Question

Assume a firm's production is as follows:

    Q= L^0.5K

A. Does this firm exhibit diminsishing returns with respect to labor?

B. Does this firm exhibit dimishing returns with respect to capital?

C. In the long run, does this firm exhibit increasing, constant, or decreasing returns to scale?

D. Construct a short run cost function for this firm, assuming capital is fixed.

E. Identify the TVC and TFC in the short run cost function

F. Construct a MC function

Answer 1

The production is Q= L^0.5K

A. Find the marginal product of labor

MPL = 0.5L^-0.5*K. From the marginal product of labor, we see that as labor units are increased, marginal returns to labor fall (labor is inversely related to MPL). Hence there are diminishing returns to labor

B. Does this firm exhibit dimishing returns with respect to capital?

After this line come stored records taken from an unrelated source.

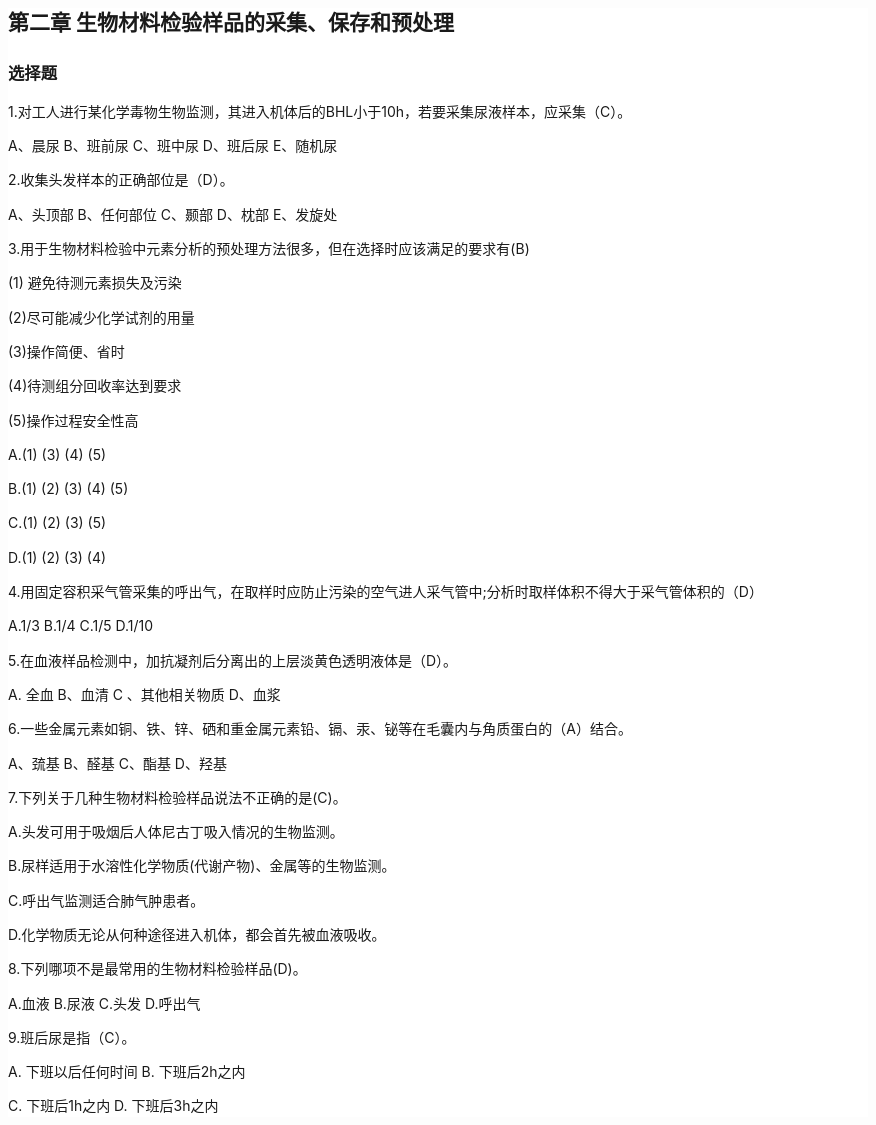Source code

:## 第二章 生物材料检验样品的采集、保存和预处理

### 选择题

1.对工人进行某化学毒物生物监测，其进入机体后的BHL小于10h，若要采集尿液样本，应采集（C）。

A、晨尿 B、班前尿 C、班中尿 D、班后尿 E、随机尿

2.收集头发样本的正确部位是（D）。

A、头顶部 B、任何部位 C、颞部 D、枕部 E、发旋处

3.用于生物材料检验中元素分析的预处理方法很多，但在选择时应该满足的要求有(B)

\(1\) 避免待测元素损失及污染

(2)尽可能减少化学试剂的用量

(3)操作简便、省时

(4)待测组分回收率达到要求

(5)操作过程安全性高

A.(1) (3) (4) (5)

B.(1) (2) (3) (4) (5)

C.(1) (2) (3) (5)

D.(1) (2) (3) (4)

4.用固定容积采气管采集的呼出气，在取样时应防止污染的空气进人采气管中;分析时取样体积不得大于采气管体积的（D）

A.1/3 B.1/4 C.1/5 D.1/10

5.在血液样品检测中，加抗凝剂后分离出的上层淡黄色透明液体是（D）。

A.  全血 B、血清 C 、其他相关物质 D、血浆

6.一些金属元素如铜、铁、锌、硒和重金属元素铅、镉、汞、铋等在毛囊内与角质蛋白的（A）结合。

A、巯基 B、醛基 C、酯基 D、羟基

7.下列关于几种生物材料检验样品说法不正确的是(C)。

A.头发可用于吸烟后人体尼古丁吸入情况的生物监测。

B.尿样适用于水溶性化学物质(代谢产物)、金属等的生物监测。

C.呼出气监测适合肺气肿患者。

D.化学物质无论从何种途径进入机体，都会首先被血液吸收。

8.下列哪项不是最常用的生物材料检验样品(D)。

A.血液 B.尿液 C.头发 D.呼出气

9.班后尿是指（C）。

A. 下班以后任何时间 B. 下班后2h之内

C. 下班后1h之内 D. 下班后3h之内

Find the marginal product of capital

MPK = L^0.5. From the marginal product of capital we see that as capital units are increased, marginal returns to capital remains unchanged. Hence there are constant returns to capital

C. We multiply the inputs by 2.

New Q = (2L^0.5)(2K)

= 2^(0.5 + 1)L^0.5K

= 2^1.5 * Old Q.

Since new output is increased by more than 2, we suggest that in the long run this firm exhibits increasing, returns to scale

D. When K is constant, we have L = (Q/K)^2. Now cost function is C = wL + rK

C = w (Q/K)^2 + r K

E. TVC is the portion that contains/depends on output. Hence TVC is w (Q/K)^2 and so TFC = rk

F. Marginal cost function is the derivative of cost function

MC = dC/dQ

= 2wQ/K^2